Tuesday, November 13, 2012

blog 2 again




                                                   The dust bowl winds started in 1932 but the Dust Bowl got its name from the horrendous winds were starting to begin in 1935. The primary area it affected was the southern Plains. “The northern Plains were not hit so badly but the drought, the blowing dust, and the decline of agriculture in the region had a nationwide effect”. The wind "turned day into night" and was so strong it picked up the topsoil on the ground and blew it away in large clouds of dust. The cause of the soil blowing away was poor farming techniques that ruined the topsoil. At the same time, the increase in farming activity placed greater strain on the land. As the naturally occurring grasslands of the southern Great Plains were replaced with cultivated fields, the rich soil lost its ability to retain moisture and nutrients and began to erode.
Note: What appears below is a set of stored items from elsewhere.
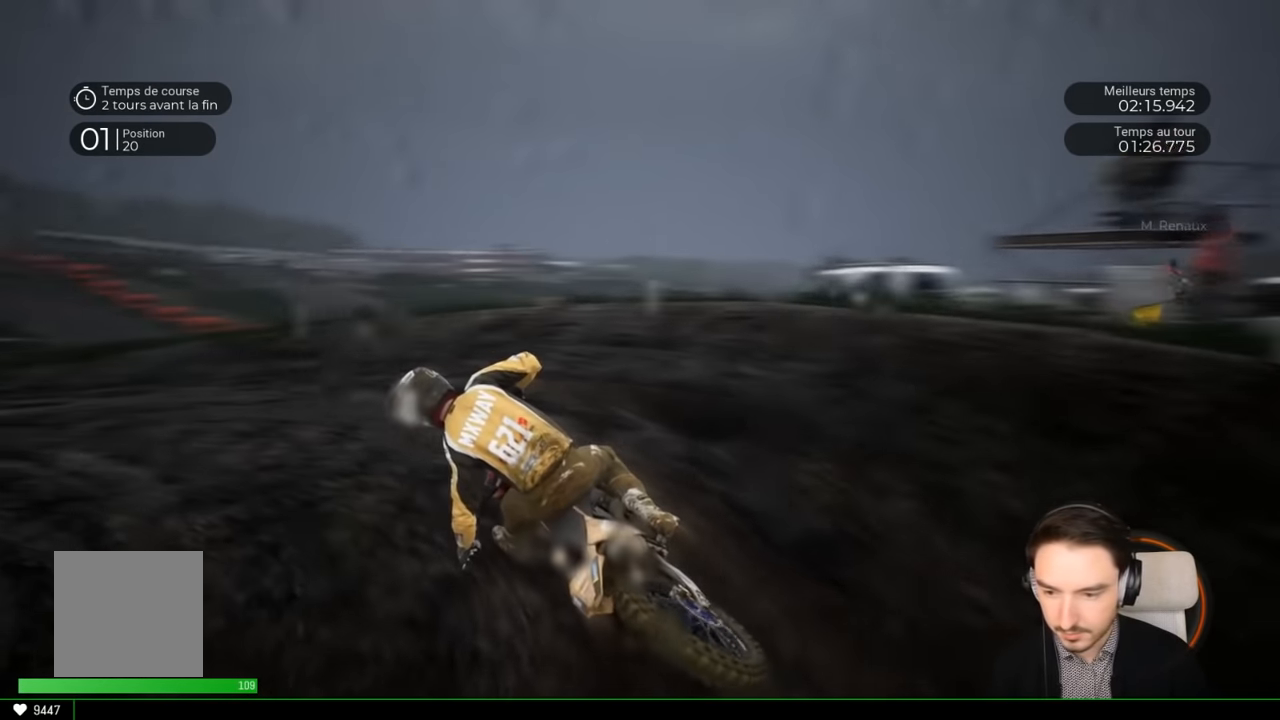
{"buttons": ["R2"], "left_stick": "down-left", "right_stick": "center", "events": [[250, "left_stick", "down-left"], [250, "right_stick", "center"]]}
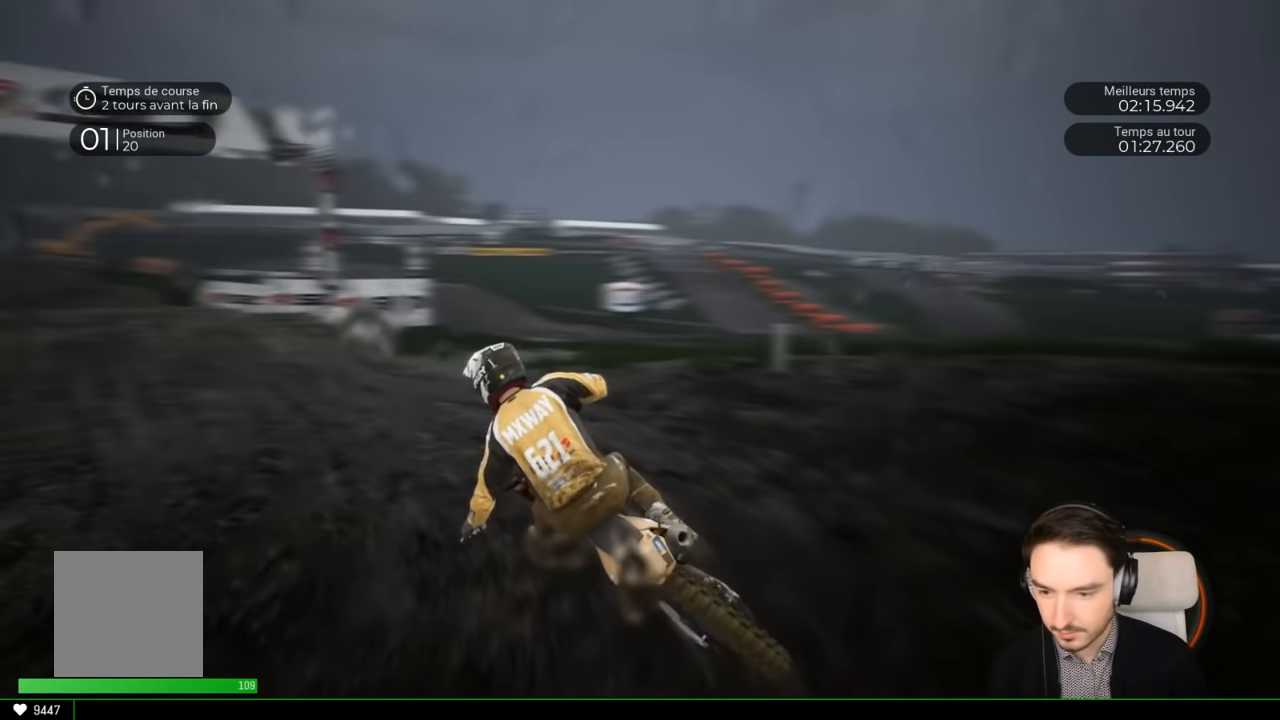
{"buttons": ["R2"], "left_stick": "left", "right_stick": "center", "events": [[250, "left_stick", "center"], [317, "left_stick", "left"]]}
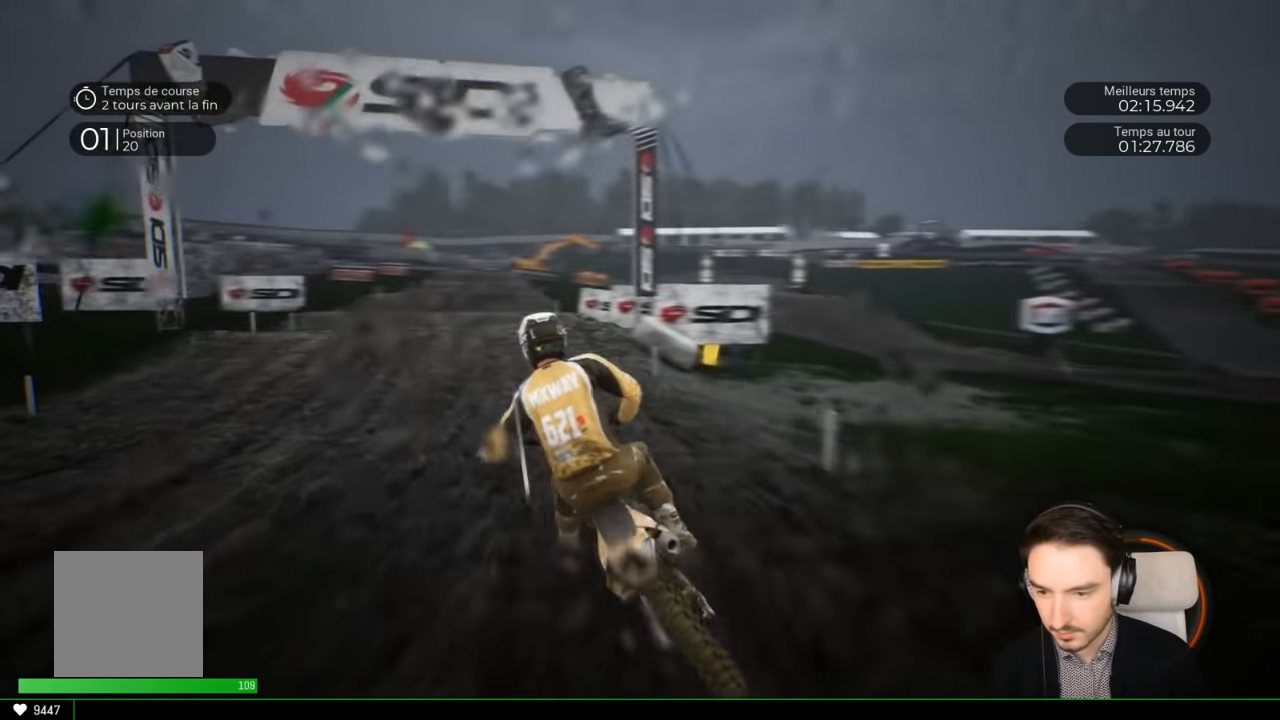
{"buttons": ["R2"], "left_stick": "left", "right_stick": "center", "events": [[67, "left_stick", "center"], [350, "left_stick", "left"]]}
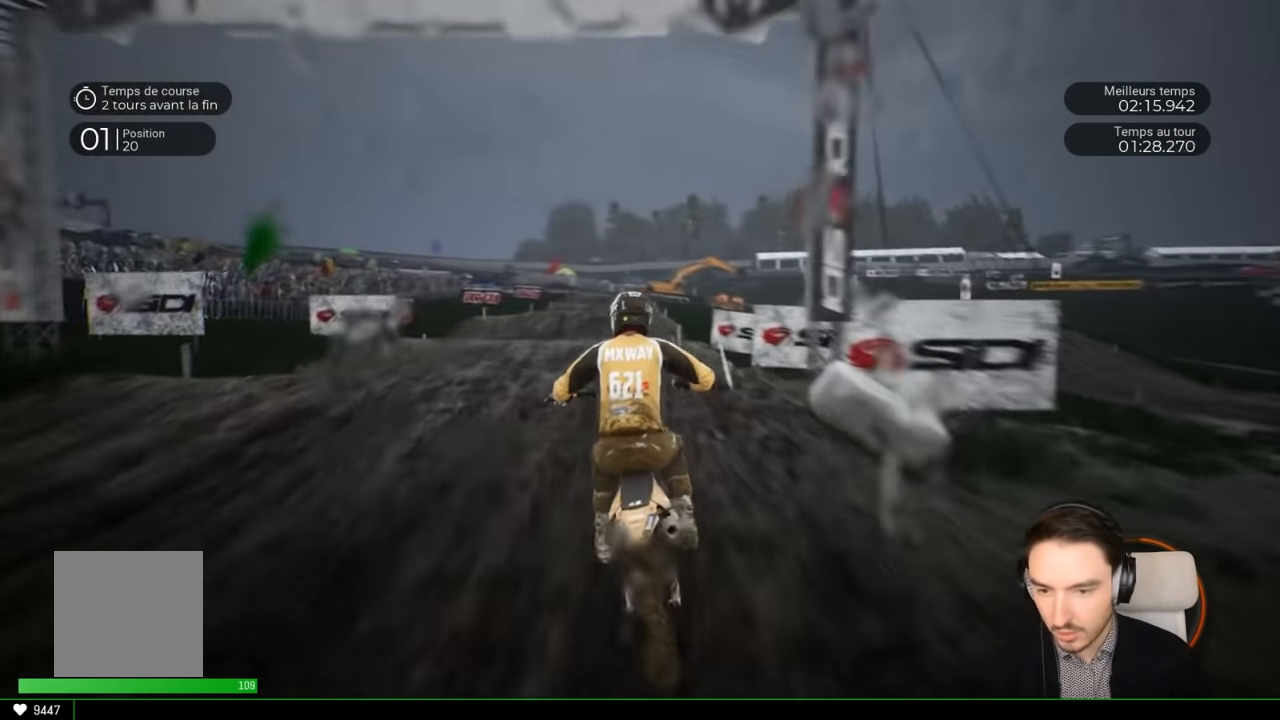
{"buttons": ["R2"], "left_stick": "right", "right_stick": "center", "events": [[150, "right_stick", "up"], [283, "left_stick", "center"], [433, "right_stick", "center"], [483, "left_stick", "right"]]}
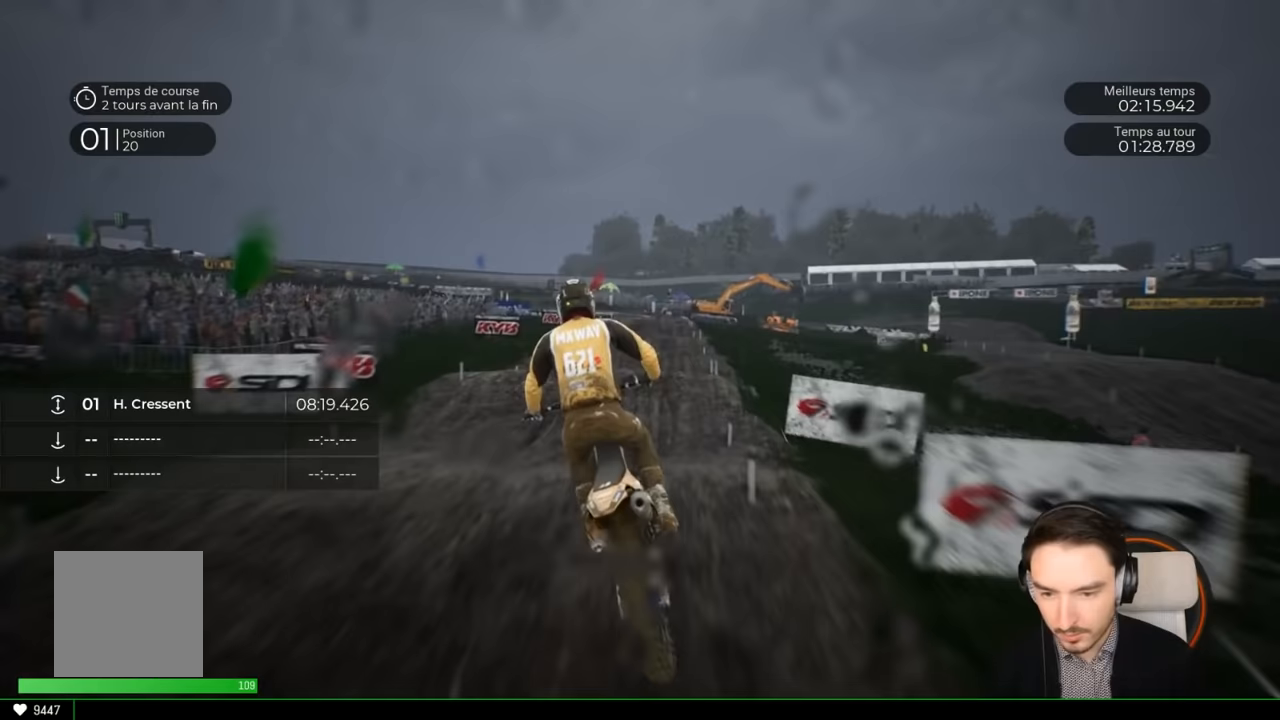
{"buttons": ["R2"], "left_stick": "down", "right_stick": "down", "events": [[183, "left_stick", "center"], [417, "left_stick", "down-right"], [417, "right_stick", "down"], [483, "left_stick", "down"]]}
The displaced farmers were forced to look for work elsewhere and became the migrants described in John Steinbeck's, grapes of wrath. Families from Kansas, Oklahoma, Texas, New Mexico, Nevada and Arkansas, packed what they could or what was big enough to fit in cars and trucks and headed west. Most were aiming for California where they would become a class of ALL migrant farmers, following the crops during the harvesting season. That reads (more and more farmers gave up or were forced off of their land). “In addition, the relentless march of new tractors meant that the farmers who were able to scrape together enough money to buy a tractor could buy out their neighbors” so some people had to live off their neighbors.  The plight of the Okies and other plains migrants caught the sympathy of people across the country, “This was because these migrants were white, in contrast to the Mexican and Filipino workers who supplied the "factory" farms with the seasonal labor needed before and after okies arrived”. The okie’s also came in family groups and were in desperate straights, living in tents or out of the back of a car or truck. Some went to cities. But many decided to head west. In fact, during the 30s hundreds of thousands left the plains for the WEST COAST. So many migrated from Oklahoma that they were called the "Okies" in the popular press. For years, California, “Oregon and Washington had been growing. At the end the dust bowl hurt a lot of people especially the Okies”.